Paytm Mall had shut down its warehouses across many cities last year, as part of its cost-cutting measures as operating warehouses and logistics services are capital intensive. The company had also pulled back cashback schemes in an attempt to pivot to an asset-light model.
With plans to enter the hyperlocal delivery market, Paytm Mall is looking to get access to warehousing infrastructure through investments in the two delivery platforms, according to unconfirmed news reports.
Paytm Mall is reportedly still figuring out the terms of the deal with Grofers. Whereas it is looking to lead a funding round for MilkBasket through which it will acquire a sizable stake in the company.
Paytm Mall, Grofers and Milkbasket all declined to comment on the talks.

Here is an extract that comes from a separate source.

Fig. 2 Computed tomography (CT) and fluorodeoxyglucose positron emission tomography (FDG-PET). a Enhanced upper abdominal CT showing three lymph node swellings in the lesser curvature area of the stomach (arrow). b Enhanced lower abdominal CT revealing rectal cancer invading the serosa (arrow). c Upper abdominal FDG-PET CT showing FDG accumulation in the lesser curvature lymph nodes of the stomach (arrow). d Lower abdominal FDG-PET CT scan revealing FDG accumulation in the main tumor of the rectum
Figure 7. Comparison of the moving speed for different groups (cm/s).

A Grofers spokesperson added that the company is on track to be EBITDA (earnings before interest, taxes, depreciation and amortisation) profitable for the month of May.
SoftBank’s Losses Drive Paytm-Grofers Deal?
Masayoshi Son-led SoftBank, who is an investor of both Grofers and Paytm Mall, is one of the biggest commonality between the two ventures. The Japanese conglomerate’s vision fund had recently reported $17.7 Bn in its financial year 2020, higher than the estimated $16.7 Bn. CEO Son had also clarified that SoftBank would not be providing financial support to rescue the risky companies.
According to an Economic Times report, SoftBank is looking to push for consolidation or investment between its two portfolio entities to mitigate some of the losses. The report added that the deal may lead up to a merger as well.
SoftBank currently has nearly 20% stake in Paytm Mall, whereas Alibaba has close to 35% stake. The company’s other shareholders are SAIF Partners, eBay and Paytm’s founder and CEO Vijay Shekhar Sharma. Meanwhile, the SoftBank Vision fund owns more than 40% of Grofers’ business.
The Surge In Grocery Delivery And Rising Speculation
With the nationwide lockdown, there has been a surge in demands for hyperlocals and grocery delivery. According to US-based market research company Forrester Research, India’s online grocery market could make $3 Bn in sales this year, representing a whopping 76% hike compared to $1.7 Bn last year.
Meanwhile, the ecommerce segment is expected to grow by 6%, amounting to $35.5 Bn this year. Of this, grocery delivery will be the biggest driver of the overall ecommerce sales with an additional $1.3 Bn, the report added.
With such reports coming in, there has also been a rise in the speculations of potential investments, and M&A coming into the picture. For instance, media reports suggest that food delivery platform Zomato is also in talks to acquire Grofers, whereas BigBasket is said to be in talks with Milkbasket.
Meanwhile, there have been some actual deals as well. For instance, a day before the lockdown was announced, BigBasket had announced the acquisition of DailyNinja. The Bengaluru-based company had also raised close to $100 Mn in two transactions from its existing investor Alibaba to tackle the surge in demand.